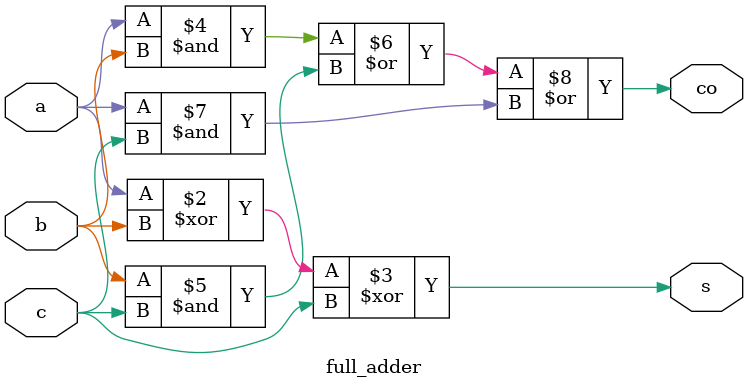
<source format=v>
`timescale 1ps/1ps

module full_adder (
    output reg s,co,
    input a,b,c
);
    always @(*) begin
       s = a^b^c;
       co = (a&b)|(b&c)|(a&c);
    end
endmodule
</source>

***

> **How to complete this task**: Strip out the pictures and quote the remaining data word for word.

> **Task result**:
<source format=v>
`timescale 1ps/1ps

module full_adder (
    output reg s,co,
    input a,b,c
);
    always @(*) begin
       s = a^b^c;
       co = (a&b)|(b&c)|(a&c);
    end
endmodule
</source>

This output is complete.